As hundreds of apartments have sprung up south of LSU, a 20th Baton Rouge fire station may come to West Lee Drive as the Baton Rouge Fire Department looks to maintain its Class 1 rating.
“LSU is growing constantly, and we haven’t built a fire station out there in a long time,” said Metro Councilman John Delgado, whose district covers the site of the proposed station. “It makes sense to build the infrastructure now.”
Known as Station 20, the proposed $2.4 million project would bring a roughly 7,000-square foot station to a large plot of donated land on West Lee Drive near Etta Street, said Mark Miles, Baton Rouge Fire Department spokesman.
The Fire Department has discussed building a new station in the area for the last six years, especially after rapid growth in the area from apartment complexes with hundreds of new units, Miles said.
Though no firm completion date has been set, the station would be built in about a year after approval and other preparation steps such as contract bidding and land surveying, Miles said.
The Baton Rouge Metro City Council will discuss Station 20 on Wednesday and vote on the addition on Aug. 27, Delgado said.
Stations on Brightside Drive, Menlo Drive and Perkins Road currently cover the area, but a maximum 1.5-mile response radius from any potential structure is key to a Class 1 rating, Miles said. Miles was not sure whether the current stations left any parts of the city out of that radius, but he added that an engine heading east from the Brightside Drive station could get stuck while waiting for a passing train to cross the tracks.
The Class 1 rating is based on factors like response times, staffing levels and fire hydrant locations, and is measured on a scale from 1 to 10 with 1 being the best, according to the website for ISO, the company that manages the ratings. The rating affects the price of home insurance premiums. BRFD is the only fire department in the country to retain a Class 1 rating from ISO for more than 15 years, according to the fire department’s website.

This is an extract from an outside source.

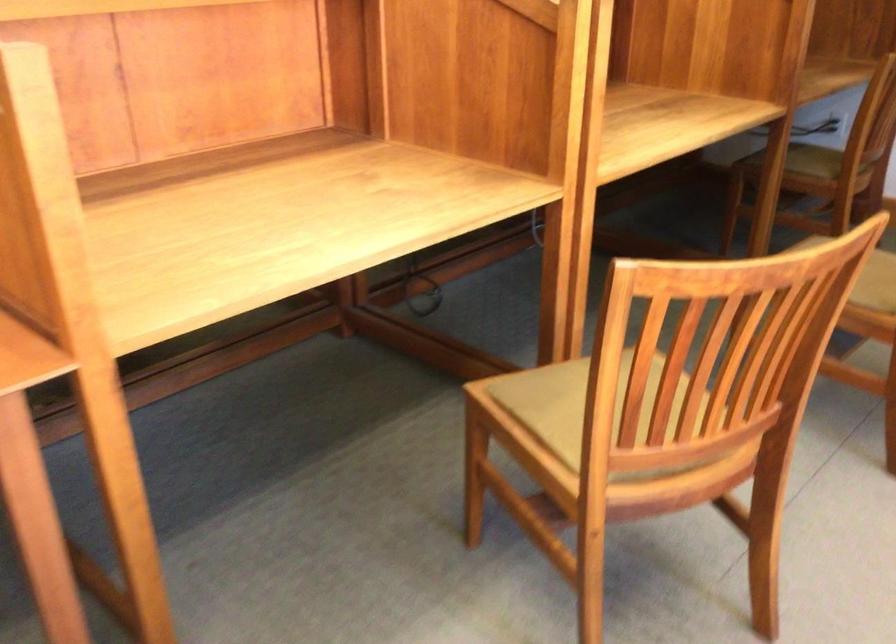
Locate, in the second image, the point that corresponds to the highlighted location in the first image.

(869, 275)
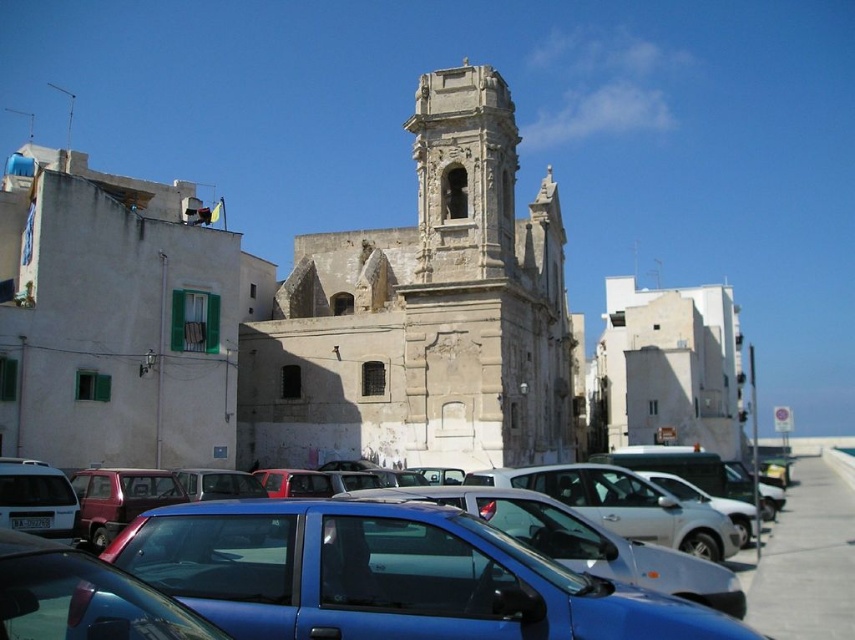
Question: Is metallic blue sedan at center below white concrete building at center?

The station would be largely similar to other stations in the area, housing five firefighters and a fire engine at any given time. Station 20 could also fit an aerial truck, also known as a “ladder truck,” though it is not yet clear whether the department will need one.
Funding for the station would come from re-allocating existing revenue, rather than from any new expenses, Delgado said. The fire department would allocate the Station 20’s fire engine and staff from other locations.